§ Exercise goal: What is expected is a word-for-word copy of all the entries.

§ Records supplied:
▶

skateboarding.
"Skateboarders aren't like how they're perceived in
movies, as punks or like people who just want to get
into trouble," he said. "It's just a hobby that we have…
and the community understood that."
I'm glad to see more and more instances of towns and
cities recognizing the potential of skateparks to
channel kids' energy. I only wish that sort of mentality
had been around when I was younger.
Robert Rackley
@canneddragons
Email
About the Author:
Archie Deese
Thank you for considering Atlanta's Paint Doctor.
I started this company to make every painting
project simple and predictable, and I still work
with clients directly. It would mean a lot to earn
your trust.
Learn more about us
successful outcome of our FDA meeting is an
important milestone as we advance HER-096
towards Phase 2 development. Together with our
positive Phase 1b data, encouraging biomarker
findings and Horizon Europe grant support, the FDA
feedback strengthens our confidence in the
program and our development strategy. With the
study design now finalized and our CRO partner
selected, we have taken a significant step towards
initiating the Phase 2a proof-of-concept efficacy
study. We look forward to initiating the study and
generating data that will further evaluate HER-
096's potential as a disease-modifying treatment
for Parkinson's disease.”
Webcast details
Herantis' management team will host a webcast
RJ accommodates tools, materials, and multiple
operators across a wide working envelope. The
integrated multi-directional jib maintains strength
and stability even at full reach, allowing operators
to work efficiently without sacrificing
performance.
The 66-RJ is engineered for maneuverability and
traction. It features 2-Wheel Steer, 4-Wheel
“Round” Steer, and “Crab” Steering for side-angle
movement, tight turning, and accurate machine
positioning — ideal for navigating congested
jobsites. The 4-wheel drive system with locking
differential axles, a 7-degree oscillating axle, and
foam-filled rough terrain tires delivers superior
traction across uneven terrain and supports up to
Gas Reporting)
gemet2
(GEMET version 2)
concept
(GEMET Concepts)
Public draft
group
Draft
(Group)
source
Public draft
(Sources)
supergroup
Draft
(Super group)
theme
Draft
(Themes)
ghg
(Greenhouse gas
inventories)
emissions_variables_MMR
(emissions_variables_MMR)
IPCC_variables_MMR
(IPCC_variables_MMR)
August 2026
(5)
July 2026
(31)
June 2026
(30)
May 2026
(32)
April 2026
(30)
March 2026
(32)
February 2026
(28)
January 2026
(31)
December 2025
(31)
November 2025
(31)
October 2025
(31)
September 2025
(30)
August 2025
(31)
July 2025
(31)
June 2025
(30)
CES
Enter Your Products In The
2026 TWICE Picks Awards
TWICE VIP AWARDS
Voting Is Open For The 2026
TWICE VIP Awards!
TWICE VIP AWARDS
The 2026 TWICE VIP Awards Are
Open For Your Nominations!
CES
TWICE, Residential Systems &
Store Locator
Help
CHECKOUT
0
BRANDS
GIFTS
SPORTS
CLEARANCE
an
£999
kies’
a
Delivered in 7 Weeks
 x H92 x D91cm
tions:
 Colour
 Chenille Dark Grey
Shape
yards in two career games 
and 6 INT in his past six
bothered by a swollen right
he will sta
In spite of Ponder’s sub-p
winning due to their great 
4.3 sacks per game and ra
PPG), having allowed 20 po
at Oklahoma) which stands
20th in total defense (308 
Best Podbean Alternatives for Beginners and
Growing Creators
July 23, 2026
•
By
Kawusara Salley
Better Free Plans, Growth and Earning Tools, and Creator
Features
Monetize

◀

§ Answer for the task:
skateboarding.
"Skateboarders aren't like how they're perceived in
movies, as punks or like people who just want to get
into trouble," he said. "It's just a hobby that we have…
and the community understood that."
I'm glad to see more and more instances of towns and
cities recognizing the potential of skateparks to
channel kids' energy. I only wish that sort of mentality
had been around when I was younger.
Robert Rackley
@canneddragons
Email
About the Author:
Archie Deese
Thank you for considering Atlanta's Paint Doctor.
I started this company to make every painting
project simple and predictable, and I still work
with clients directly. It would mean a lot to earn
your trust.
Learn more about us
successful outcome of our FDA meeting is an
important milestone as we advance HER-096
towards Phase 2 development. Together with our
positive Phase 1b data, encouraging biomarker
findings and Horizon Europe grant support, the FDA
feedback strengthens our confidence in the
program and our development strategy. With the
study design now finalized and our CRO partner
selected, we have taken a significant step towards
initiating the Phase 2a proof-of-concept efficacy
study. We look forward to initiating the study and
generating data that will further evaluate HER-
096's potential as a disease-modifying treatment
for Parkinson's disease.”
Webcast details
Herantis' management team will host a webcast
RJ accommodates tools, materials, and multiple
operators across a wide working envelope. The
integrated multi-directional jib maintains strength
and stability even at full reach, allowing operators
to work efficiently without sacrificing
performance.
The 66-RJ is engineered for maneuverability and
traction. It features 2-Wheel Steer, 4-Wheel
“Round” Steer, and “Crab” Steering for side-angle
movement, tight turning, and accurate machine
positioning — ideal for navigating congested
jobsites. The 4-wheel drive system with locking
differential axles, a 7-degree oscillating axle, and
foam-filled rough terrain tires delivers superior
traction across uneven terrain and supports up to
Gas Reporting)
gemet2
(GEMET version 2)
concept
(GEMET Concepts)
Public draft
group
Draft
(Group)
source
Public draft
(Sources)
supergroup
Draft
(Super group)
theme
Draft
(Themes)
ghg
(Greenhouse gas
inventories)
emissions_variables_MMR
(emissions_variables_MMR)
IPCC_variables_MMR
(IPCC_variables_MMR)
August 2026
(5)
July 2026
(31)
June 2026
(30)
May 2026
(32)
April 2026
(30)
March 2026
(32)
February 2026
(28)
January 2026
(31)
December 2025
(31)
November 2025
(31)
October 2025
(31)
September 2025
(30)
August 2025
(31)
July 2025
(31)
June 2025
(30)
CES
Enter Your Products In The
2026 TWICE Picks Awards
TWICE VIP AWARDS
Voting Is Open For The 2026
TWICE VIP Awards!
TWICE VIP AWARDS
The 2026 TWICE VIP Awards Are
Open For Your Nominations!
CES
TWICE, Residential Systems &
Store Locator
Help
CHECKOUT
0
BRANDS
GIFTS
SPORTS
CLEARANCE
an
£999
kies’
a
Delivered in 7 Weeks
 x H92 x D91cm
tions:
 Colour
 Chenille Dark Grey
Shape
yards in two career games 
and 6 INT in his past six
bothered by a swollen right
he will sta
In spite of Ponder’s sub-p
winning due to their great 
4.3 sacks per game and ra
PPG), having allowed 20 po
at Oklahoma) which stands
20th in total defense (308 
Best Podbean Alternatives for Beginners and
Growing Creators
July 23, 2026
•
By
Kawusara Salley
Better Free Plans, Growth and Earning Tools, and Creator
Features
Monetize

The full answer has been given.